To create a leaderboard click on leaderboards add to the right of the leaderboard selector.

leaderboards page

By default, this form is pre-filled with data from the leaderboard template created earlier. Modify these details for each leaderboard as needed.

Manually add datasets that the candidate needs to cover using the Dataset navigator at the bottom of the page.

leaderboards create

View results#

Go to the Tasks page, click on a task. Go to the Leaderboards tab and select the leaderboard from the list.

leaderboards select leaderboard

Find a ranking table below the leaderboard selector. Winners appear above the Qualification line.

If a group of runs has covered all datasets from the Dataset Coverage Rules section, it will be listed among the winners.

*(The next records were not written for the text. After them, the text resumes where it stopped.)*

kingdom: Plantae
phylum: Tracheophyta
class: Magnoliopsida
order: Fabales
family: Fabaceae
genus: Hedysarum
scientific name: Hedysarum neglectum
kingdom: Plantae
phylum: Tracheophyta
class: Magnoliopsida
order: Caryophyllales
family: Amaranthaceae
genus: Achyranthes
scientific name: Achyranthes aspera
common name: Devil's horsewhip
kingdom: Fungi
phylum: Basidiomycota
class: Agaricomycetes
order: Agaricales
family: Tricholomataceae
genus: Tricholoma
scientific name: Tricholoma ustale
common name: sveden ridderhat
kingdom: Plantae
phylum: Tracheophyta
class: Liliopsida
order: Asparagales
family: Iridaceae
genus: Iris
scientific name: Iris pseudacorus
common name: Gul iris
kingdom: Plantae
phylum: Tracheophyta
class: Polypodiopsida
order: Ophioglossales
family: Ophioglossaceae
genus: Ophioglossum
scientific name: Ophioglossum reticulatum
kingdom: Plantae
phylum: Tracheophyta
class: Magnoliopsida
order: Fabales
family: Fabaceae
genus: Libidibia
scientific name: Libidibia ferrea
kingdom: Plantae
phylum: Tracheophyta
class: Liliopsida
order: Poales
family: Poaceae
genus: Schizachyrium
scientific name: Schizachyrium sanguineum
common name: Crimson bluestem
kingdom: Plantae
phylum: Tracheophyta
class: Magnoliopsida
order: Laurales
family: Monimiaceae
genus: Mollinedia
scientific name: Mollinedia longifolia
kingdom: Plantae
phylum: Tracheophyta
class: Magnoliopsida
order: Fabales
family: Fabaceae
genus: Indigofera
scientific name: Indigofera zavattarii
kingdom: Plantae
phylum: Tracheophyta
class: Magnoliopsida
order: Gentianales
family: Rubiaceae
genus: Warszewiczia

Otherwise, it will be listed in the Qualification section.

To view detailed information, click on a row in the table. This displays aggregated metrics, coverage, tags, and hyperparameters. Additionally, the information is organized into the Runs and Coverage tabs.

Runs tab#

Detailed information about the tags, hyperparameters, and metrics of each run in the group is shown here. The runs that covered the datasets specified in the Dataset Coverage Rules are also displayed.

Note

The Runs on Other Datasets section allows you to view promising runs on additional datasets.

leaderboards runs

Covarage tab#

Find the list of datasets from the Dataset Coverage Rules that were covered and those that were not.

leaderboards coverage

Discussion tab#

Coming soon.

Executors tab#

The table displays all executors for every task run.